Saturday 27 December 2014

Buhari, Amaechi, El-Rufai others at the opening of 'Saro the Musical-2'

General Muhammadu Buhari,  Presidential candidate, APC (second on the left); Gov Rotimi Amaechi of Rivers State and D-G, GMB Campaign Organisation; Ex Speaker, Lagos State House of Assembly, Senator Olorunnimbe Mamora; Governorship Candidate, APC, Kaduna State, Mallam Nasir El-Rufai and Producer of Saro the Musical-2, Mrs Bolanle Austen Peters during the opening of the musical drama at MUSON Centre, Onikan, Lagos...recently. PIC: C/O TERRA KULTURE

Saturday 20 December 2014

Intervention… 'large is art' colour goes deep at art contest


By Tajudeen Sowole

Despite a seemingly modest use of space by all the 12 finalists - except one - at the 2014 National Art Competition themed Intervention, the yearly event could not get out of the 'large is art' syndrome as another huge, wall and floor work was announced as the first prize winner.

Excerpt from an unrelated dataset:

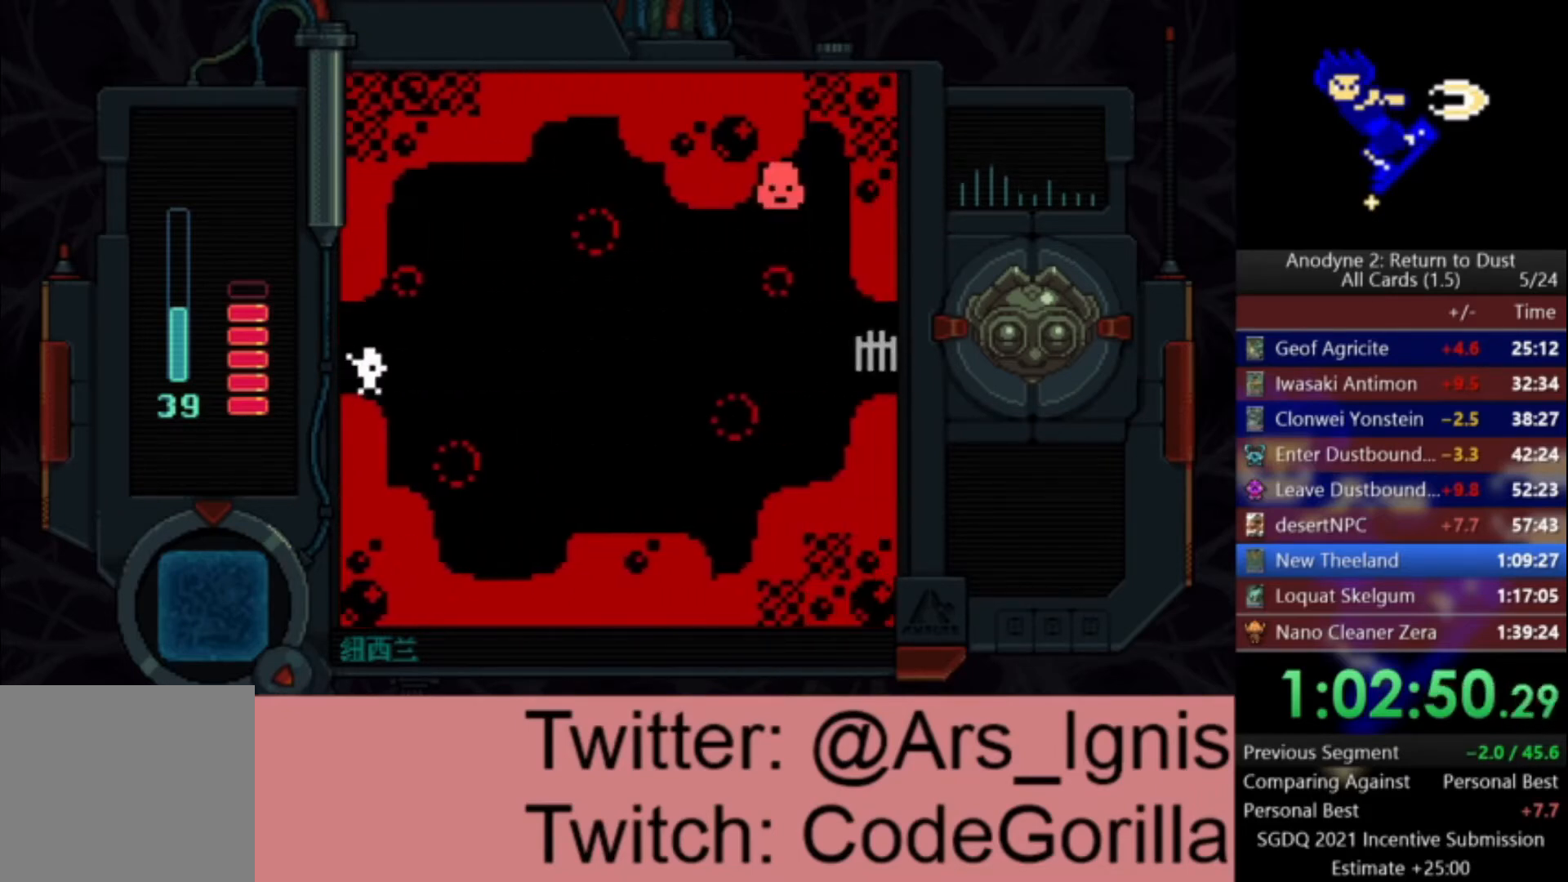
{"buttons": ["DPAD_RIGHT"], "left_stick": "center", "right_stick": "center", "events": []}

In the past four or more editions of the African Artists' Foundation (AAF) and Nigeria Breweries (NB)-organised art competition, art contents have been confined within huge or massive size context as all the winning works in the top prizes were always the largest of the finalists. But production, aesthetics and presentation - not sizes - were usually among the criteria in interpretations of the competition's central themes. While the organisers always argued that the jury had the final say and size was not part of the criteria, most of the past winning works would pass for coincidences too many, raising suspicion about a possible hidden agenda to promote a specific kind of art.

 
Winners at Interventions: Paul Mbah, Outstanding Production (left); First Prize Winner, Erasmus Onyishi; and Modupe Fadugba, Outstanding Concept.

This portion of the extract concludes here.